8. Preload data into Alluxio Uniformly

Though Alluxio provides transparent and async caching, the first cold-read may still have performance overhead. To avoid this overhead, users can pre-load the data into Alluxio storage space using CLI:

$ bin/alluxio fs load /path/to/load

Note that, this load command is simply reading the target file from the under store on this single server to promote data to Alluxio. So the speed to write to Alluxio is bound by that single server. In Alluxio 2.0, we plan to provide an implementation of distributed load to scale the throughput.

Capacity Management

At a very high level, Alluxio provides a caching service for hot input data. To allocating and managing the caching capacity correctly is also important to achieve good performance.

9. Extend Alluxio Storage Capacity with SSD or HDD

Alluxio workers can also manage local SSD or harddisk resources as the complementary to RAM resource. To reduce evictions, we recommend to put multiple storage directories in the same tier rather than a single tier. See link for more details. One caveat is that for users running Alluxio workers on AWS EC2 instances, the EBS storage mounted as local disk goes over network and can be slow.

10. Prevent Cache Trashing by Disabling “Passive Caching”

Alluxio client-side property alluxio.user.file.passive.cache.enabled controls whether to cache data with additional copies in Alluxio. This property is enabled by default (alluxio.user.file.passive.cache.enabled=true), so an Alluxio worker can cache another copy of data already cached on other workers on client requests. When this property is false, there will be no more copy made for any data already in Alluxio.

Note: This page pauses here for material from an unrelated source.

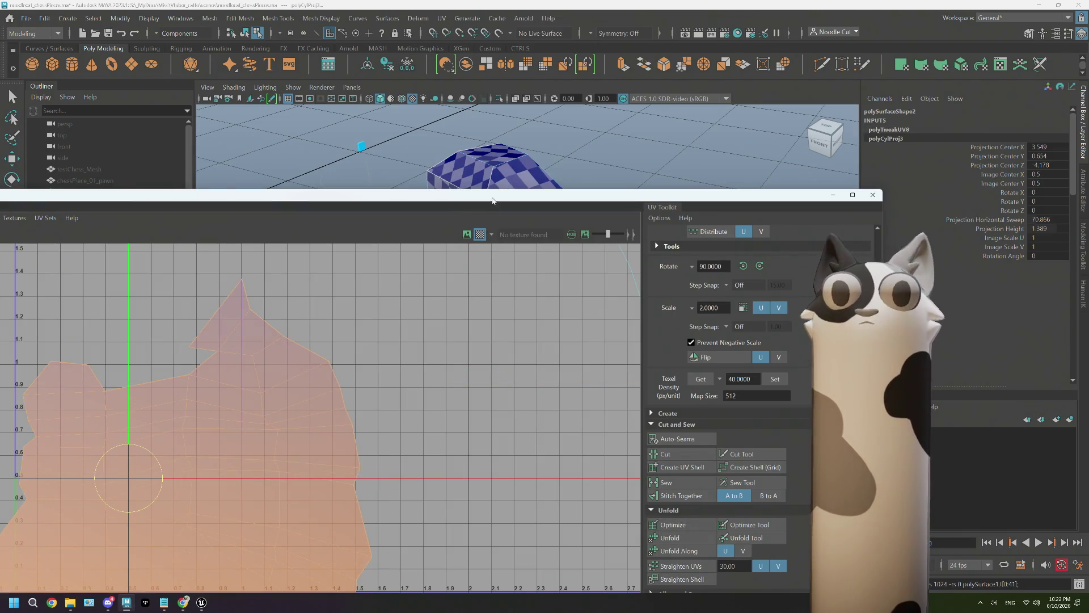
In edge mode, sew the selected UV edges and cut a seam on the pawn's top blocks
drag(494, 197, 1, 36)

Note that, when this property is enabled, it is possible that the same data blocks are available across multiple workers, reducing the amount of available storage capacity for unique data. Depending on the size of working set and Alluxio capacity, disabling passive caching can help workloads that have no concept of locality and whose dataset is large relative to Alluxio capacity. Alluxio 2.0 will support fine-grained control on data replications, e.g., setting the minimal and maximal number of copies of a given file in Alluxio.